# Multiplying Rational Expressions

The method of multiplying rational expressions is same as the method of multiplying fractions . That is, just multiply the numerators to get the numerator of the product and multiply the denominators to get the denominator of the product.

For all rational expressions $\frac{a}{b}$ and $\frac{c}{d}$ with $b\ne 0$ and $d\ne 0$ , $\frac{a}{b}\cdot \frac{c}{d}=\frac{ac}{bd}$ .

Example:

Multiply and then simplify.

$\frac{8a}{5b}\cdot \frac{20a{b}^{2}}{16ac}$

Multiply the numerators and multiply the denominators. Arrange the expression so like variables are together.

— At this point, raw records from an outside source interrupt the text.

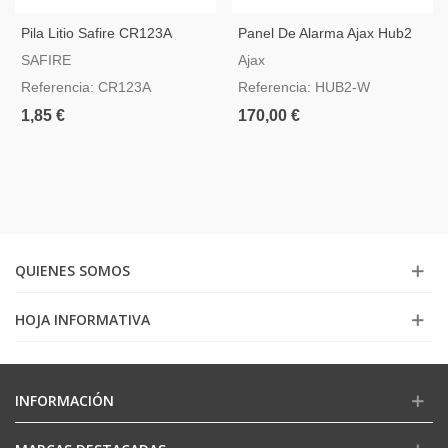
Pila Litio Safire CR123A
Panel De Alarma Ajax Hub2
Blanco Compatible Con Video
SAFIRE
Ajax
Verificación
Referencia: CR123A
Referencia: HUB2-W
1,85 €
170,00 €
QUIENES SOMOS
HOJA INFORMATIVA
INFORMACIÓN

$\frac{8a}{5b}\cdot \frac{20a{b}^{2}}{16ac}=\frac{\left(8\right)\left(20\right)\left(a\cdot a\right){b}^{2}}{\left(5\right)\left(16\right)abc}$

Divide out the common factors.

$=\frac{\left({}^{2}\overline{)8}\right)\left({\overline{)20}}^{{\overline{)4}}^{1}}\right)\left(\overline{)a}\cdot a\right){\overline{)b}}^{2}}{\left(\overline{)5}\right)\left({\overline{)16}}_{{\overline{)4}}_{1}}\right)\overline{)a}\overline{)b}c}$

Simplify.

$\begin{array}{l}=\frac{2\left(a\right)\left(b\right)}{c}\\ =\frac{2ab}{c}\end{array}$

Note: You can speed up the process by reducing first , before multiplying.